++++ Records shown ++++

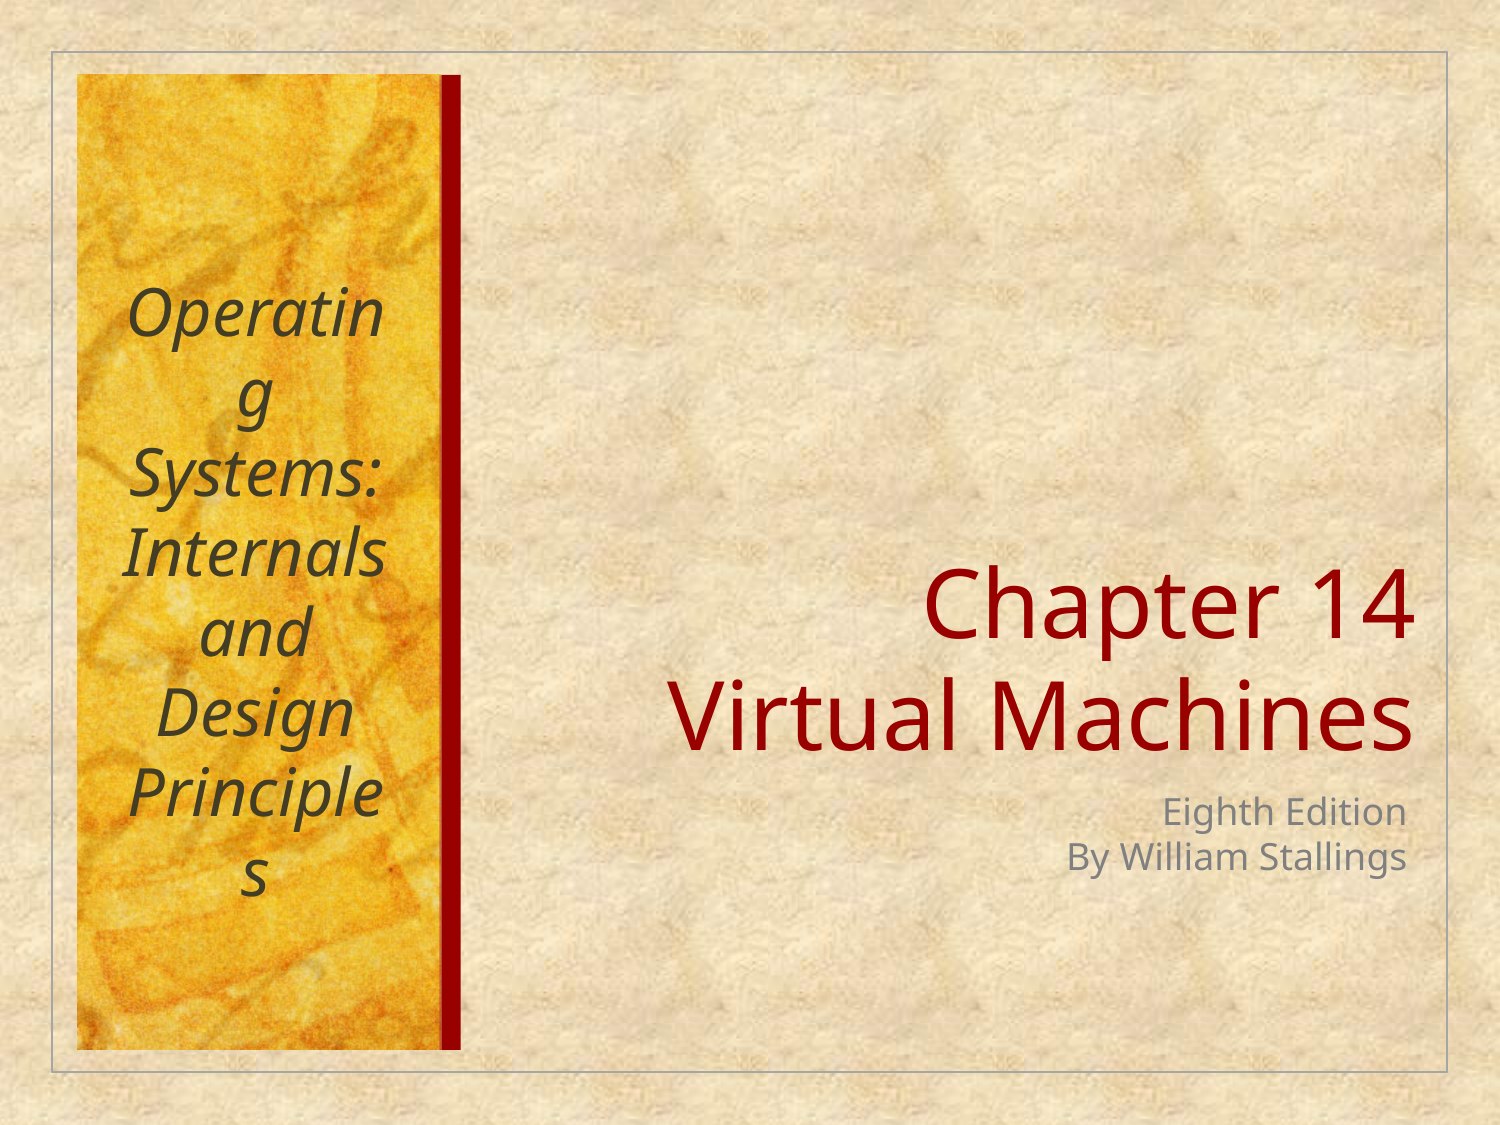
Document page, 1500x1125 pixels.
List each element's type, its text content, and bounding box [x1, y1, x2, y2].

text_box Operating Systems: Internals and Design Principles [99, 262, 413, 917]
list Eighth Edition By William Stallings [537, 787, 1423, 921]
picture [0, 0, 1500, 1125]
title Chapter 14 Virtual Machines [413, 362, 1431, 770]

++++

→ What is needed: Reproduce each record above by retyping it exactly; omit all images.

→ The completed task:
Document page, 1500x1125 pixels.
List each element's type, its text content, and bounding box [x1, y1, x2, y2].

text_box Operating Systems: Internals and Design Principles [99, 262, 413, 917]
list Eighth Edition By William Stallings [537, 787, 1423, 921]
picture [0, 0, 1500, 1125]
title Chapter 14 Virtual Machines [413, 362, 1431, 770]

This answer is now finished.